Joven en tugurio

Con mallas de red negras y rotas, la piel del abdomen aflojada después de varios partos, las tetas a la altura del ombligo y un vestido halter, cuya tela elástica, roja y brillante —al igual que su portadora— había, después de tantas talladas, dado de sí; me recibió en la puerta de un tugurio de mala muerte una señora de la vida galante. Me cobró veinte pesos y selló mi muñeca con una mancha amorfa de tinta. Noté que el vestido resaltaba sus aberrantes bultos y unas arracadas gigantescas colgaban de sus lóbulos perennemente rasgados por el peso de los pendientes. 

Una vez marcada y con veinte pesos menos en la cartera, los mastodontes que custodiaban la entrada, me abrieron el paso. Adentro, detrás de una cortina de cuentas, todo tenía un halo rojo y la música de una banda de diez instrumentos rebosaba los sentidos. Parado a la mitad del salón, había un hombre enjuto de piel color cemento ajustado en un vestido negro y unos zapatos de tacón —también negros— con calva de franciscano y cabellos largos alrededor de la coronilla. El hombre llamó mi atención.

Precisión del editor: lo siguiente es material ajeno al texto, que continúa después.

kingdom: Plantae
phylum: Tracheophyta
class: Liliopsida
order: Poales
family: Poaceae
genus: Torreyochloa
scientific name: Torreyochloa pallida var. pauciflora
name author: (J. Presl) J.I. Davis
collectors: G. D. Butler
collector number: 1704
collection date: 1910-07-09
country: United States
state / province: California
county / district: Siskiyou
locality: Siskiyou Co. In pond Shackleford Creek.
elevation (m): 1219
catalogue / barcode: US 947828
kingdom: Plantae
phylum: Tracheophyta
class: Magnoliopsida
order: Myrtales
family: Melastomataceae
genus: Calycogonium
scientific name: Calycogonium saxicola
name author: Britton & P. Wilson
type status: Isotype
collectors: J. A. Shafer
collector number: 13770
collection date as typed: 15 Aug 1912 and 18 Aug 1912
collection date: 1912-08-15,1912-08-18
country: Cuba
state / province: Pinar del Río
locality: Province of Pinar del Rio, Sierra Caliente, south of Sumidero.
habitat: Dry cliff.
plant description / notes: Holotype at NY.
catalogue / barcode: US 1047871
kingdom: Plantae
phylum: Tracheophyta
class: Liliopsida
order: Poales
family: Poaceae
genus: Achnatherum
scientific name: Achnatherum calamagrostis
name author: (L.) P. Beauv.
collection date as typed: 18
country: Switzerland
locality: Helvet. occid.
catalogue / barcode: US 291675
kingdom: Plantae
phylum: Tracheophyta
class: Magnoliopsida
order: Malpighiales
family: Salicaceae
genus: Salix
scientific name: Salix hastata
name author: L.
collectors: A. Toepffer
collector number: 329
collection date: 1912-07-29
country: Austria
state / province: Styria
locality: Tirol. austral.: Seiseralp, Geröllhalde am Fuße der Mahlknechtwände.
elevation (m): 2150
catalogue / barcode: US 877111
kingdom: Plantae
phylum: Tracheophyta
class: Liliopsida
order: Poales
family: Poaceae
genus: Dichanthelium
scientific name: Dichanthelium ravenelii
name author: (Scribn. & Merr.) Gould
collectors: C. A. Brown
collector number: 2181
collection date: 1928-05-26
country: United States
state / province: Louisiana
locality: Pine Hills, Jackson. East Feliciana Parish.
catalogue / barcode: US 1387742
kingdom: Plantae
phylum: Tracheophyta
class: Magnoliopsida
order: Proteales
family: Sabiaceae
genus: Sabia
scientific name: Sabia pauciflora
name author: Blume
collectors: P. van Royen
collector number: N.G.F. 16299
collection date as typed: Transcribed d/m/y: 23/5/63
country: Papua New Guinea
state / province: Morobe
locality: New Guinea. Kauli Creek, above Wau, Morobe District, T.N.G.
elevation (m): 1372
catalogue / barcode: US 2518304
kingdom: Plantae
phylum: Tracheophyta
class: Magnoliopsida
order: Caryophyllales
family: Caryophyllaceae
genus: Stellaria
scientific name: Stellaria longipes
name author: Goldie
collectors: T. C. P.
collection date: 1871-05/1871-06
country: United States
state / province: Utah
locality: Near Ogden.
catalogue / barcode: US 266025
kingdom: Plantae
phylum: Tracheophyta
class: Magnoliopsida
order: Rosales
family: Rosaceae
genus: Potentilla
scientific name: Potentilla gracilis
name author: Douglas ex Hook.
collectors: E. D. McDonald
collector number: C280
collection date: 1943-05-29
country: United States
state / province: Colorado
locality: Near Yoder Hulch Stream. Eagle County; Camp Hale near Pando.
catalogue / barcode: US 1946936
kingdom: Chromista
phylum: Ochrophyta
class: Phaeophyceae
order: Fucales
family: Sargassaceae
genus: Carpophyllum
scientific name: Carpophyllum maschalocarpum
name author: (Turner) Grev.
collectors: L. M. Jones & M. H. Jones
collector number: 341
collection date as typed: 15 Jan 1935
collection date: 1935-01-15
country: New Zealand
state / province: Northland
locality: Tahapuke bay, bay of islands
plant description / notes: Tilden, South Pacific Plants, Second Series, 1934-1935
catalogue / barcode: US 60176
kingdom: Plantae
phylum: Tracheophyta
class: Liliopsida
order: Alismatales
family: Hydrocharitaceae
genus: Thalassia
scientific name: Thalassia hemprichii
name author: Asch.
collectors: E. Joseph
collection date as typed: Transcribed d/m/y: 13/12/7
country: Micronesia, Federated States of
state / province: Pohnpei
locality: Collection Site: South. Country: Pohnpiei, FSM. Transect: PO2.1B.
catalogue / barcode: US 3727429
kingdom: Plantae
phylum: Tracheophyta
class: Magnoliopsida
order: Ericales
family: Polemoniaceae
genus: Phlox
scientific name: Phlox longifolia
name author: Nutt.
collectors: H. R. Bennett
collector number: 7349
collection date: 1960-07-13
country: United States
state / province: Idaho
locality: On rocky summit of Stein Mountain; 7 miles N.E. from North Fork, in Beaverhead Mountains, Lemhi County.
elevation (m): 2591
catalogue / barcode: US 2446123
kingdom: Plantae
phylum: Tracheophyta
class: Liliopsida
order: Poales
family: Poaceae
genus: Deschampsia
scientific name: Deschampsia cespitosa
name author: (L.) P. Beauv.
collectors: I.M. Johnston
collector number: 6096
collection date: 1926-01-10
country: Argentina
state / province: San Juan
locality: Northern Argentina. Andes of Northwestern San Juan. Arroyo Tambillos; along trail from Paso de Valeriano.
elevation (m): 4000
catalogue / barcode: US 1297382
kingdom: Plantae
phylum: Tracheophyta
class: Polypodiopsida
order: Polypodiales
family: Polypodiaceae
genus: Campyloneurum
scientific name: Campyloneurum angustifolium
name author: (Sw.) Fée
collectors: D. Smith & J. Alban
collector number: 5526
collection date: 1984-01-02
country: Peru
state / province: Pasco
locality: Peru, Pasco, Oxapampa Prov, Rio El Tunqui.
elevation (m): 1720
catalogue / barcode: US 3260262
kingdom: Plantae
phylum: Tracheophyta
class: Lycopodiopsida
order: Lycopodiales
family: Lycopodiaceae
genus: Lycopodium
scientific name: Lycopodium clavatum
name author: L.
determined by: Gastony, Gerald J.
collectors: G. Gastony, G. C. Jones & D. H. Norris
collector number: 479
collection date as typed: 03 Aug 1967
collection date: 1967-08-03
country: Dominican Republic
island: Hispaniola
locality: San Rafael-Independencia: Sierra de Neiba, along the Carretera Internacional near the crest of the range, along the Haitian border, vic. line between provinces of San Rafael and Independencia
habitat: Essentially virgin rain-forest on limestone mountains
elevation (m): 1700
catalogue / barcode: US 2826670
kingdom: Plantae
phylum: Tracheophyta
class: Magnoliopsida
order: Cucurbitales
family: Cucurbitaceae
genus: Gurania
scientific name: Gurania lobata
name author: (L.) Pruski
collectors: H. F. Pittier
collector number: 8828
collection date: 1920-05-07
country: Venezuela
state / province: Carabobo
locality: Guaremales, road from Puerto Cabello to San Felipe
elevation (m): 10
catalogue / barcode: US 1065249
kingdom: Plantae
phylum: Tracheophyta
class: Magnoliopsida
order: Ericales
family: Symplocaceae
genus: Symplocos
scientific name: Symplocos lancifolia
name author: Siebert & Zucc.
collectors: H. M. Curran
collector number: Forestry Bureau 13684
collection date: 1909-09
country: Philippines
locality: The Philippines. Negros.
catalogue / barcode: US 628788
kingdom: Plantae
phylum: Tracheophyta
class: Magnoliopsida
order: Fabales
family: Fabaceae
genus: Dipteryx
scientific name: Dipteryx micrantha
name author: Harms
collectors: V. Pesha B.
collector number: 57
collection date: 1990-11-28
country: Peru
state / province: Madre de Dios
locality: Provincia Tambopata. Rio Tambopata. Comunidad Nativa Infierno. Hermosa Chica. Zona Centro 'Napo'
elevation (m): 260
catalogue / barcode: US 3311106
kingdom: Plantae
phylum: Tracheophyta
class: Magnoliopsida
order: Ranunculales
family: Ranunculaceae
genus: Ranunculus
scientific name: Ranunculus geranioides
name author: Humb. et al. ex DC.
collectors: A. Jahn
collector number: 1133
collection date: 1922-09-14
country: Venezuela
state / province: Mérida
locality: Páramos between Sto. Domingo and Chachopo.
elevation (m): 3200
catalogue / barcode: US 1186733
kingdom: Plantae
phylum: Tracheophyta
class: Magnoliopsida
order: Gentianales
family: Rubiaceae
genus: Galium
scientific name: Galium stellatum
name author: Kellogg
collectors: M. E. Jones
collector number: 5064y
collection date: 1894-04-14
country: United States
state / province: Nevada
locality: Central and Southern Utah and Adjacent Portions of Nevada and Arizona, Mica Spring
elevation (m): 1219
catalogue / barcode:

Al fondo, sentadas en una mesa redonda, unas guapas gemelas pelirrojas inspeccionaban una caja. Otro par de forasteras curiosas que visitaban el bajo mundo, pensé. La caja que se pasaban de unas manos a otras, que se acercaban para ver mejor, era de madera con una tapa de vidrio que dejaba divisar el interior. Dentro varias tiras de madera cuadriculaban la base en casillas. En cada uno de los compartimientos se guardaba una especie de hongo distinto, todos recogidos en la sierra chiapaneca. Los había de todos los colores y formas.

Me sentí el cabello grasoso y saqué de mi bolso una botella de champú. La abrí y dejé caer sobre mi coronilla, directamente del frasco un charquito de la solución.

Hice llamar a un mozalbete imberbe que atendía las mesas: “¿Me puedes tallar el pelo? Me puse champú.” Le expliqué. El joven se puso detrás de mí y obediente revolvió mi cabello tímidamente: intentando mezclar y homogeneizar la repartición del líquido viscoso, sin furor alguno y muy por encimita. “No, así no, mete bien tus dedos entre los cabellos.” Le instruí.

Cohibido pero complaciente introdujo sus dedos por las hebras hasta tocar el cuero cabelludo. Desde la raíz y hasta la punta, cada uno de los pelos se meneaban y retorcían.

Por su lado, en su mesa, las gemelas pelirrojas inspeccionaban cada uno de los hongos que habían recolectado en su viaje por Chiapas. Nombraban su denominación y recordaban sus propiedades: “basidiomicetos, setas, hongo comestible, rojo; ascomicetos, alucinógenos, con ascosperas endógenas…” Una de ellas detuvo repentinamente su recuento taxonómico y, señalando al joven detrás de mí, dijo riendo: “Miren cómo ha crecido el muchachito.”

Volteé a ver al meserito detrás de mí: su pene se había engrandecido y se salía del pantalón. Parecía otra especie de hongo.